人は群れるもの

患者さんでも長く通っていると老後の話がよく出る。「私結婚していないから老後が不安。」「子供がいないから旦那が死んだ後どうしようか悩んでいる。」色々と老後の悩みはつきない。ある時私が冗談で、「これは例えばの話しですよ。僕が引退してここにビルでも建てたとします。

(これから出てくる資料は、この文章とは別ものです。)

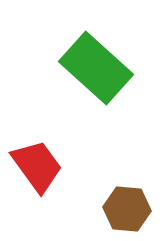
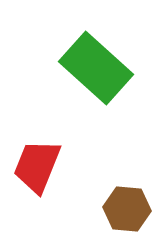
red trapezoid: rotated 122 degrees counterclockwise
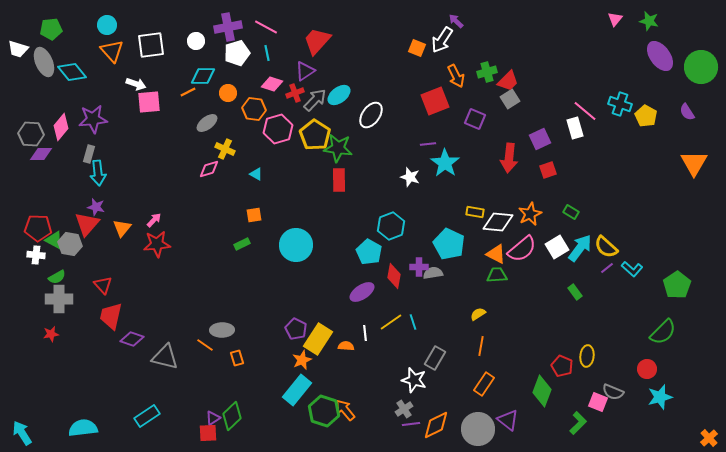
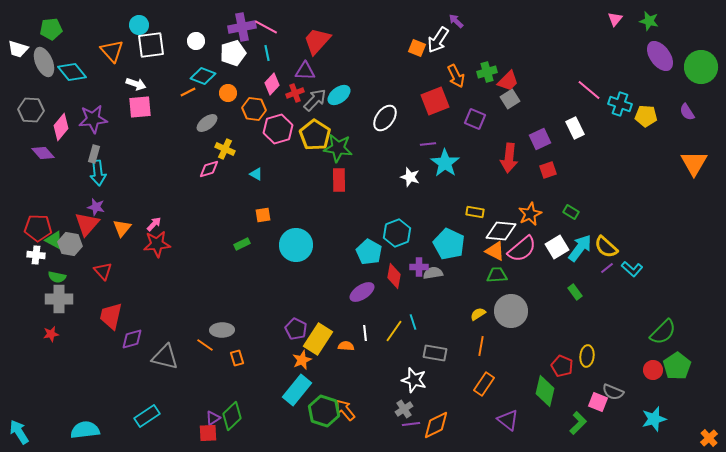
cyan circle at (107, 25): moved 32 px right
purple cross at (228, 27): moved 14 px right
white arrow at (442, 40): moved 4 px left
white pentagon at (237, 53): moved 4 px left
purple triangle at (305, 71): rotated 35 degrees clockwise
cyan diamond at (203, 76): rotated 20 degrees clockwise
pink diamond at (272, 84): rotated 65 degrees counterclockwise
pink square at (149, 102): moved 9 px left, 5 px down
pink line at (585, 111): moved 4 px right, 21 px up
white ellipse at (371, 115): moved 14 px right, 3 px down
yellow pentagon at (646, 116): rotated 25 degrees counterclockwise
white rectangle at (575, 128): rotated 10 degrees counterclockwise
gray hexagon at (31, 134): moved 24 px up
purple diamond at (41, 154): moved 2 px right, 1 px up; rotated 50 degrees clockwise
gray rectangle at (89, 154): moved 5 px right
orange square at (254, 215): moved 9 px right
pink arrow at (154, 220): moved 4 px down
white diamond at (498, 222): moved 3 px right, 9 px down
cyan hexagon at (391, 226): moved 6 px right, 7 px down
orange triangle at (496, 254): moved 1 px left, 3 px up
green semicircle at (57, 277): rotated 42 degrees clockwise
red triangle at (103, 285): moved 14 px up
green pentagon at (677, 285): moved 81 px down
yellow line at (391, 322): moved 3 px right, 9 px down; rotated 20 degrees counterclockwise
purple diamond at (132, 339): rotated 35 degrees counterclockwise
gray rectangle at (435, 358): moved 5 px up; rotated 70 degrees clockwise
red circle at (647, 369): moved 6 px right, 1 px down
green diamond at (542, 391): moved 3 px right; rotated 8 degrees counterclockwise
cyan star at (660, 397): moved 6 px left, 22 px down
cyan semicircle at (83, 428): moved 2 px right, 2 px down
gray circle at (478, 429): moved 33 px right, 118 px up
cyan arrow at (22, 433): moved 3 px left, 1 px up
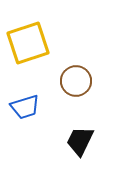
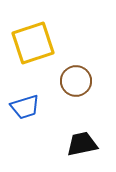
yellow square: moved 5 px right
black trapezoid: moved 2 px right, 3 px down; rotated 52 degrees clockwise
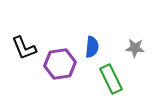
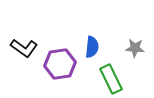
black L-shape: rotated 32 degrees counterclockwise
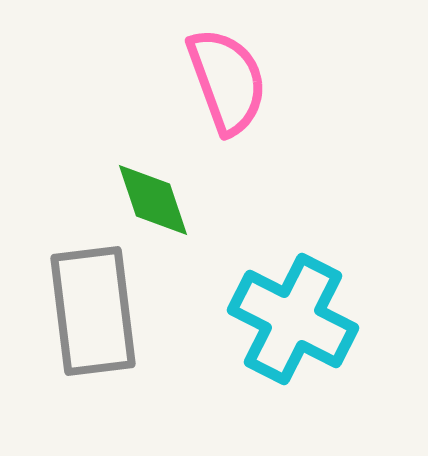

老人ホーム、僕から見たら昔の下宿屋ですが、広いリビングと個室があり、好きなときに好きな場所にいられるようにします。1階は治療院を作って、その隣は皆さんペットを飼うでしょうから動物病院、大家は僕、そこで死ぬまでの権利を2000万とするとどう思いますか?」と言ったら、ビックリするほど皆さんの反応が良い。「2000万円持ってくるから建てて。」とか、「旦那が死んだ後入る。」とか、女性の場合はどうもご主人が死んだ後のことをよく考えている。少し話しただけなのに、4人ぐらいが持ってくると言う。少し考えると15人で3億、20人で4億、建てるのには十分な金額である。夢物語なのだが、これをある社長に話したら、「そのビジネスモデルはもうやっている人がいる。良いアイデアだ。出来るぞ。」と言う。冗談でいった話だから腹は決まっていないが、そういう話をしながらいかに人は一人では生きなられないかを思い知った。衣食住が足りて時間とお金があると次の人間の要求は群れることである。海外の学会に行っても日本人同士よく群れている。朝から晩まで一緒である。 どうも日本人はこの傾向が強い。農耕民族の影響なのか本当によく群れると感じている。